Observation on field

From the observation “on field” we can see that the subject spends considerable amount of time getting ready for the cooking. The subject likes to browse for recipes and interesting ideas. Her social media feed consists of lots of cooking channels and pages. However she has some “filters” considering what to prepare for her because she is a vegetarian. She also likes to eat healthy and chooses the ingredients on that base. Twice a year she follows a strict eastern-orthodox religious diet called “posti”. During this period she cannot consume meat (that’s not a problem for her, since she’s already a vegetarian), dairy products, eggs and more products that comes from animals. As you can understand sometimes these conditions make it hard for her to find the right (or any) meal. She lives near 2 supermarkets with a big variety of products but once she gets home she doesn’t like to go out again just to go to the supermarket so it’s very important for her to have a variety of food products at home.


User Personas


Competitive analysis

I researched for similar apps out there and made a heuristics analysis for the 3 most related and used ones.


Heuristic Evaluation

This analysis focuses on apps exploring and helping users with figuring out what to cook and how to prepare the meal. The analysis focuses on some of the important features and areas that could help the user with his/her goal.

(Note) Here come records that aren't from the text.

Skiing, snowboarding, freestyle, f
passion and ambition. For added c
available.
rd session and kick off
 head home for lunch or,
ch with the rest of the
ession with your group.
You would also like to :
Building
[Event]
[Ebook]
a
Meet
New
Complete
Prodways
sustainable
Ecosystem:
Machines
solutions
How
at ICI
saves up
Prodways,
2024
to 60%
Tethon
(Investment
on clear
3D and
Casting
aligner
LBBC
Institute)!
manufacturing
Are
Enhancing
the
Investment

The evaluations is based on these characteristics:

  • Simple exploring for recipes based on the most conventional division.
  • Searching for recipes based on ingredients.
  • Easy and simple structure, user control and freedom.
  • Aesthetics and overall design style

User Stories

Features — main function — recipe finder


Content Strategy

After that I needed to map the experience and to spend some time to form the information architecture of the app. The summary of the personas and the user stories helped me clarify the overall look and feel. Here is the initial site map for the app.

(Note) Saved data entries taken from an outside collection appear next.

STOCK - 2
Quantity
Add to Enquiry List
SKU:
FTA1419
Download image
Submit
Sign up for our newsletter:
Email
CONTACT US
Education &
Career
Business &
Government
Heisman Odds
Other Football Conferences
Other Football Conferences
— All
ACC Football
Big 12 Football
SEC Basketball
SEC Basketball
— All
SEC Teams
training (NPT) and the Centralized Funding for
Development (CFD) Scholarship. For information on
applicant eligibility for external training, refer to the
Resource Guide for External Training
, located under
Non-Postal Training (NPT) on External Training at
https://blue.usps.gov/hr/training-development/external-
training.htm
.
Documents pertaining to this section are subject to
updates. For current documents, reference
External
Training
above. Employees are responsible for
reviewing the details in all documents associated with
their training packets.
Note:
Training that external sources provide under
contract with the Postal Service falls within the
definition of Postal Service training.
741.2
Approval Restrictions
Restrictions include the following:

I begun sketching and wireframing. I had to make a MVP so that I can test it. Here are the initial screens.


App Testing and Evaluation

Main tasks:

  • Search recipes based on specific ingredients
  • Search for meals divided in categories
  • Explore and browse through trendy and seasonal meals and recipes

Secondary functions:

  • Easy access to the shopping list function
  • Easy way to save recipes

Interview script:

I’ve been working on an app that allows you to access recipes with minimal effort. It’s for users that are both experienced cooks and beginners that just want to search for easy and fast recipes. It will save you time and will reduce the lingering when you have no time to think about what to cook. It has 3 main tasks/functions and provide additional functions like shopping list and recipe save box.

There are 3 simple things I would like you to do:

  1. You have bread, tomatoes, pesto and some chicken in your fridge. Find out what can you cook with these ingredients.
  2. You have a lot of beaf in your freezer and what to cook it. Search for any recipe that uses beaf for a main ingredient.
  3. Like / save some of these recipes and find out where can access them.

Summary:

  • The user has no problem searching for recipes either by ingredient or by category of the meal. It is easy to orientate through the interface.
  • Sometimes the user experiences difficulty finding the shopping list right away. It appears that it’s not clear enough what does the section “User” contains.
  • It appears that after the user has accomplished the primary goal he tries to go back to the main / home page in order to look around the app. The inability to go there and the fact that all of the information and content is combined into the bottom menu is confusing. And if I just add a home button to the bottom menu bar there is going to be some redundancy and the home screen will be useless for the flow of the app. The solution to this problem might be to combine the home screen and the explore screen. It appears that if the login or registration process is not essential to the app, the home screen isn’t significant to the wireframe.

After iterating the design I was able to update the wireflow and the design of the app.